● **TÂCHE À RÉALISER A**
Indiquez si chacune des affirmations suivantes concorde avec le texte sur la TVA des PME : (i) le seuil du régime de franchise est plus élevé en Belgique qu'au Luxembourg ; (ii) les petites entreprises représentent 98 % des entreprises de l'UE ; (iii) dans le régime actuel, les petites entreprises non établies peuvent bénéficier de cette simplification. Répondez chaque fois par oui ou par non et citez à l'identique les mots du texte qui tranchent.
● **TÂCHE À RÉALISER B**
Recopiez à l'identique les lignes des données fournies, en commençant par celle qui contient « مجموعه ابزار » et en terminant par celle qui contient « до нескольких недель. », ces deux lignes comprises. Laissez les images de côté.

● **TEXTE EXTRAIT**

La Taxe sur la Valeur Ajoutée (TVA) est une taxe sur la consommation habituellement collectée pour les États par les entreprises fournissant des biens et des services, mais qui est supportée par le consommateur final.

La directive 2006/112/CE de l’Union européenne (ci-après « l’UE ») relative au système commun de taxe sur la valeur ajoutée, également appelée directive TVA, définit une série d’obligations administratives, telles que l’immatriculation à la TVA, l’émission de factures, la tenue d’une comptabilité adéquate et la déclaration de la TVA. Ces obligations entraînent un « coût de conformité » pour les entreprises.

Ces obligations administratives en matière de TVA représentent en effet des charges fixes, proportionnellement plus élevées pour les petites et moyennes entreprises (ci-après « PME ») que pour les grandes. Ces charges peuvent représenter jusqu’à 2,6 % des recettes des petites entreprises contre seulement 0,02 % pour les grandes.

La problématique

Si des simplifications et des dispenses d’obligations administratives existent dans la plupart des pays de l’UE pour les PME, les critères d’application de ces mesures varient d’un pays à l’autre, laissant apparaître une inégalité de concurrence entre les PME des différents États membres, et plus particulièrement dans la mesure où certaines PME sont plus ou moins « avantagées » en fonction du pays. À titre d’exemple, le seuil de simplification administrative pour les petites entreprises (régime de franchise) au Luxembourg est de 30.000 EUR, de 25.000 EUR en Belgique et de 17.500 EUR en Allemagne. Par ailleurs, dans le régime actuel, les petites entreprises non établies ne peuvent pas bénéficier de cette simplification. Dans un contexte transfrontalier, un artisan français, belge ou allemand par exemple qui effectuerait des activités au Luxembourg est obligé de s’identifier à la TVA au Luxembourg et d’y remplir l’ensemble des obligations administratives qui incombent à un assujetti normal, alors que l’artisan luxembourgeois pourrait en être dispensé. En d’autres termes, les conditions de concurrence ne sont pas égales pour toutes les PME qui exercent leurs activités au sein de l’UE.

Les règles actuelles liées au traitement de TVA des PME entraînent 3 problèmes principaux :

  • des coûts de conformité disproportionnés pour les PME exerçant des activités commerciales transfrontalières ;
  • une inégalité de concurrence parmi les PME de l’UE qui fournissent le même marché et ne peuvent, par conséquent, pas tirer le meilleur parti des opportunités offertes par le marché unique. Au niveau national, l’emploi de seuil peut également entraîner un ralentissement de la croissance car les PME peuvent être tentées d’éviter de franchir le seuil de franchise ;
  • un manque d’harmonisation des règles au sein de l’UE qui ne facilite pas le respect volontaire des règles et pourrait entraîner par conséquent des pertes de recettes de TVA pour les États membres. Les petites entreprises représentent 98 % des entreprises de l’UE et 65 % de l’emploi dans le secteur privé. Elles représentent la colonne vertébrale de l’économie européenne.

Aussi, afin de contribuer au développement des petites entreprises et faciliter leurs échanges au sein de l’UE, la Commission souhaite résoudre ces problèmes, à plus forte raison dans le cadre d’un système TVA qui passe à une imposition au lieu de destination.

[Enregistrements issus d'une collection]

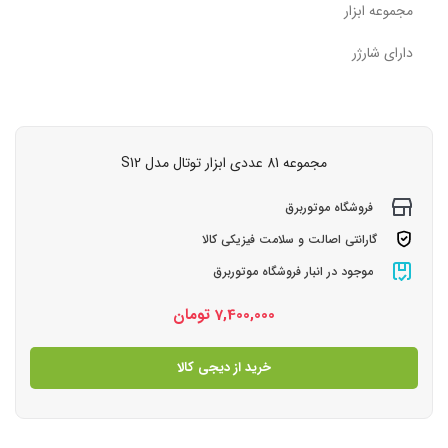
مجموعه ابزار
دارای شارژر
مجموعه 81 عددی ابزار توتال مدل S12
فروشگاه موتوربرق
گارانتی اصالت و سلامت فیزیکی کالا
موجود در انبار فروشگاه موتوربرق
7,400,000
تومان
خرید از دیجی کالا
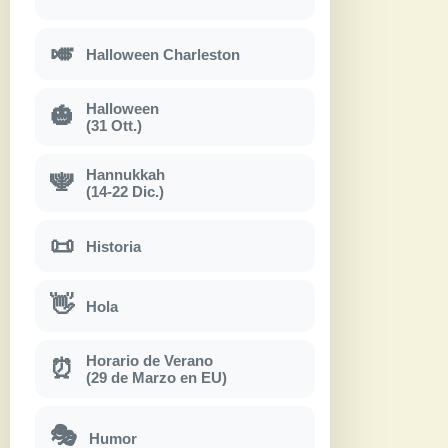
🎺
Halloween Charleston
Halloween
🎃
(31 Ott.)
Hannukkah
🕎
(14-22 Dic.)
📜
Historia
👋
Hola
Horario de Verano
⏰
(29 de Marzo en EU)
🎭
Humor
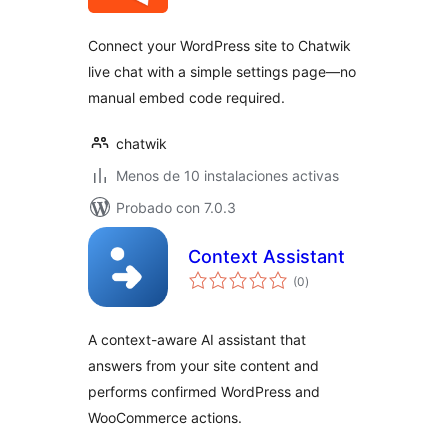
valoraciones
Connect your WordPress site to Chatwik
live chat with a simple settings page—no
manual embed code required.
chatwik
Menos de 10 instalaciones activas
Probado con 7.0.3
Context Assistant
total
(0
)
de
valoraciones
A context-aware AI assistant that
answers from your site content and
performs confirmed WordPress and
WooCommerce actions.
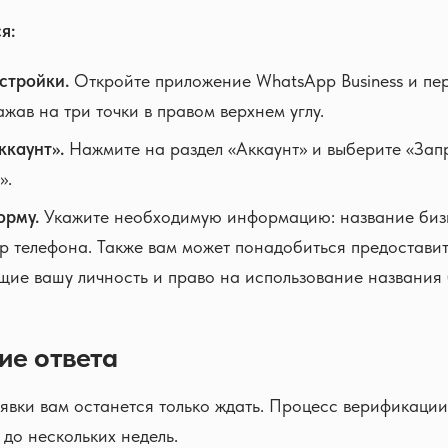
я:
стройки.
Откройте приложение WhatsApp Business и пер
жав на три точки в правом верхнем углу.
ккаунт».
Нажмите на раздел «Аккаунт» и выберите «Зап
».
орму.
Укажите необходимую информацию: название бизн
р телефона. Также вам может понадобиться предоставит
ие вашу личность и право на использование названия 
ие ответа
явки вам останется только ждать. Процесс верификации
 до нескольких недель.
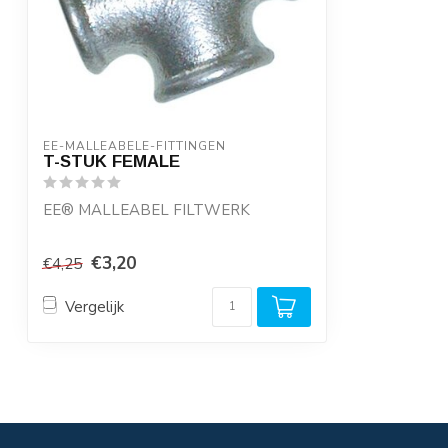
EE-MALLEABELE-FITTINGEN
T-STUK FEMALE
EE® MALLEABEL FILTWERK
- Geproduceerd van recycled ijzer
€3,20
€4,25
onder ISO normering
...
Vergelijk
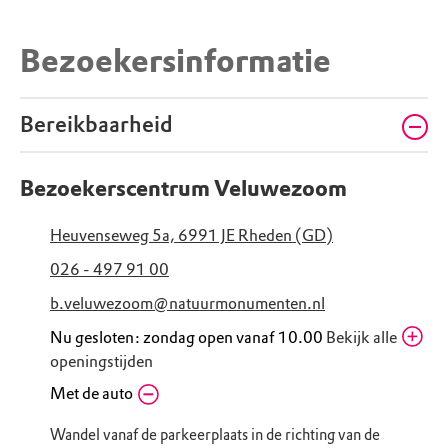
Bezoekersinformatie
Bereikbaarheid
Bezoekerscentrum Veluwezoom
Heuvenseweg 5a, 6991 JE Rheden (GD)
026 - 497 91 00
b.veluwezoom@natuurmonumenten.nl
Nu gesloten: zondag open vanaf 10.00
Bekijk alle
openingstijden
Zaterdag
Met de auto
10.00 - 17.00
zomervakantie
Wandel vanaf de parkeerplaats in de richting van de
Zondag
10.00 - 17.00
---
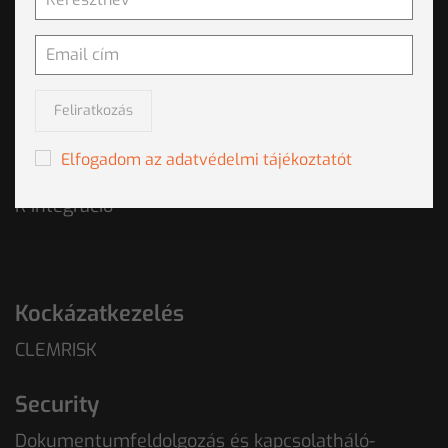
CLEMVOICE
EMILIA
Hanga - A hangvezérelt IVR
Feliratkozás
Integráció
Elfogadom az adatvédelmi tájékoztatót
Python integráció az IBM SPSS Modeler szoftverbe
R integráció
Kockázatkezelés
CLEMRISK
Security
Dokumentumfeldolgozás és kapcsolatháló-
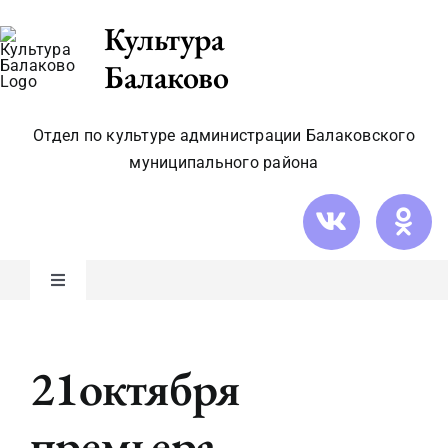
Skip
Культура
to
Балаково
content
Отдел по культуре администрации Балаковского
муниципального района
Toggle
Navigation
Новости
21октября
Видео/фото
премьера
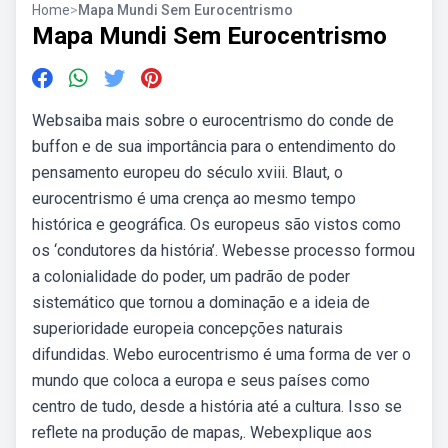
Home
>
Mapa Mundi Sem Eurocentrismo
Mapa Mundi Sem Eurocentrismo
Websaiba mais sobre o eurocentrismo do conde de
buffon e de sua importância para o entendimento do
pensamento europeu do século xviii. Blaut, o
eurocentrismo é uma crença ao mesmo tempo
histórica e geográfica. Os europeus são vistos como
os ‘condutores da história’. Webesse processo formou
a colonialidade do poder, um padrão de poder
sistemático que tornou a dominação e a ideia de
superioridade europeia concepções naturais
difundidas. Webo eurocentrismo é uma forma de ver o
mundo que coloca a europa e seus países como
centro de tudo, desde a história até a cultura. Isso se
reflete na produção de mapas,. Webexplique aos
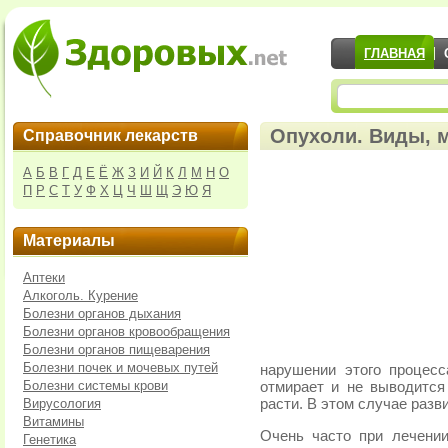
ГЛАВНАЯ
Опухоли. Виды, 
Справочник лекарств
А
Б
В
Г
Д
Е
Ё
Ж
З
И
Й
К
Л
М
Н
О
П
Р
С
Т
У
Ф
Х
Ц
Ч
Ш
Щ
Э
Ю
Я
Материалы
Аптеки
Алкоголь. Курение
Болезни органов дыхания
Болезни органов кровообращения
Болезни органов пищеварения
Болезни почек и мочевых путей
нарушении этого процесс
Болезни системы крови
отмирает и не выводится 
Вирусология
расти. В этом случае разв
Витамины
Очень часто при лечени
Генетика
--
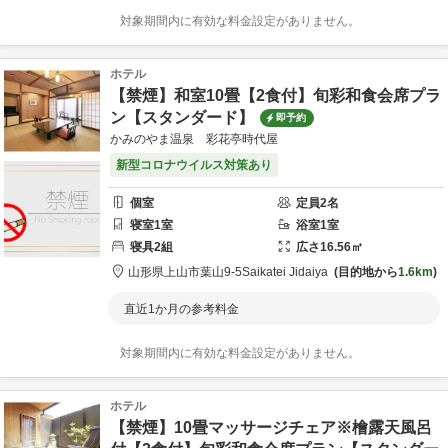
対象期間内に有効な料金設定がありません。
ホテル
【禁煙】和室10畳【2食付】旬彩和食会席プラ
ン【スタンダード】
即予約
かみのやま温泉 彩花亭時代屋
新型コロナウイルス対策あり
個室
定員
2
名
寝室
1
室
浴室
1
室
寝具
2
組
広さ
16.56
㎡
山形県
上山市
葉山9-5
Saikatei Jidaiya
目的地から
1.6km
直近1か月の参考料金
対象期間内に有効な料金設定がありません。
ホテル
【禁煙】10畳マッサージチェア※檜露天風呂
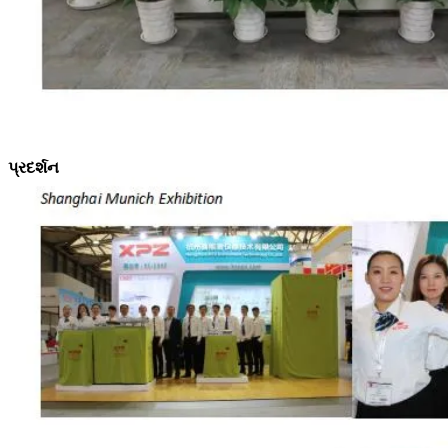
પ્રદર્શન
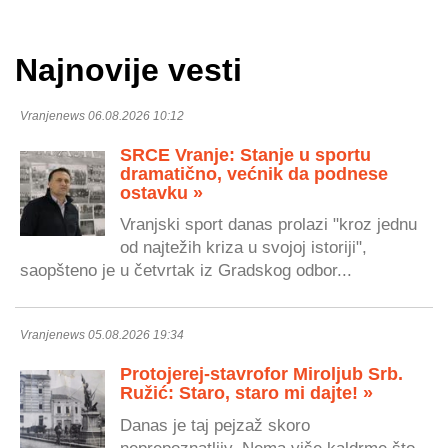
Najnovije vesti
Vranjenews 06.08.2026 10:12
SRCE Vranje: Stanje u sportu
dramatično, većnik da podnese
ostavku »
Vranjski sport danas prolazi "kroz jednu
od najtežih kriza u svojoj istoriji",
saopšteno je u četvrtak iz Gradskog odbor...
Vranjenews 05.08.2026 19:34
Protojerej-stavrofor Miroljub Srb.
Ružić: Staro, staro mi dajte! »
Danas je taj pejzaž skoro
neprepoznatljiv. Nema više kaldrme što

● **RÉSULTAT A**
(i) Non : « le seuil de simplification administrative pour les petites entreprises (régime de franchise) au Luxembourg est de 30.000 EUR, de 25.000 EUR en Belgique ».
(ii) Oui : « Les petites entreprises représentent 98 % des entreprises de l’UE ».
(iii) Non : « les petites entreprises non établies ne peuvent pas bénéficier de cette simplification ».

● **RÉSULTAT B**
مجموعه ابزار
دارای شارژر
مجموعه 81 عددی ابزار توتال مدل S12
فروشگاه موتوربرق
گارانتی اصالت و سلامت فیزیکی کالا
موجود در انبار فروشگاه موتوربرق
7,400,000
تومان
خرید از دیجی کالا
🎺
Halloween Charleston
Halloween
🎃
(31 Ott.)
Hannukkah
🕎
(14-22 Dic.)
📜
Historia
👋
Hola
Horario de Verano
⏰
(29 de Marzo en EU)
🎭
Humor
valoraciones
Connect your WordPress site to Chatwik
live chat with a simple settings page—no
manual embed code required.
chatwik
Menos de 10 instalaciones activas
Probado con 7.0.3
Context Assistant
total
(0
)
de
valoraciones
A context-aware AI assistant that
answers from your site content and
performs confirmed WordPress and
WooCommerce actions.
я:
стройки.
Откройте приложение WhatsApp Business и пер
жав на три точки в правом верхнем углу.
ккаунт».
Нажмите на раздел «Аккаунт» и выберите «Зап
».
орму.
Укажите необходимую информацию: название бизн
р телефона. Также вам может понадобиться предоставит
ие вашу личность и право на использование названия 
ие ответа
явки вам останется только ждать. Процесс верификации
 до нескольких недель.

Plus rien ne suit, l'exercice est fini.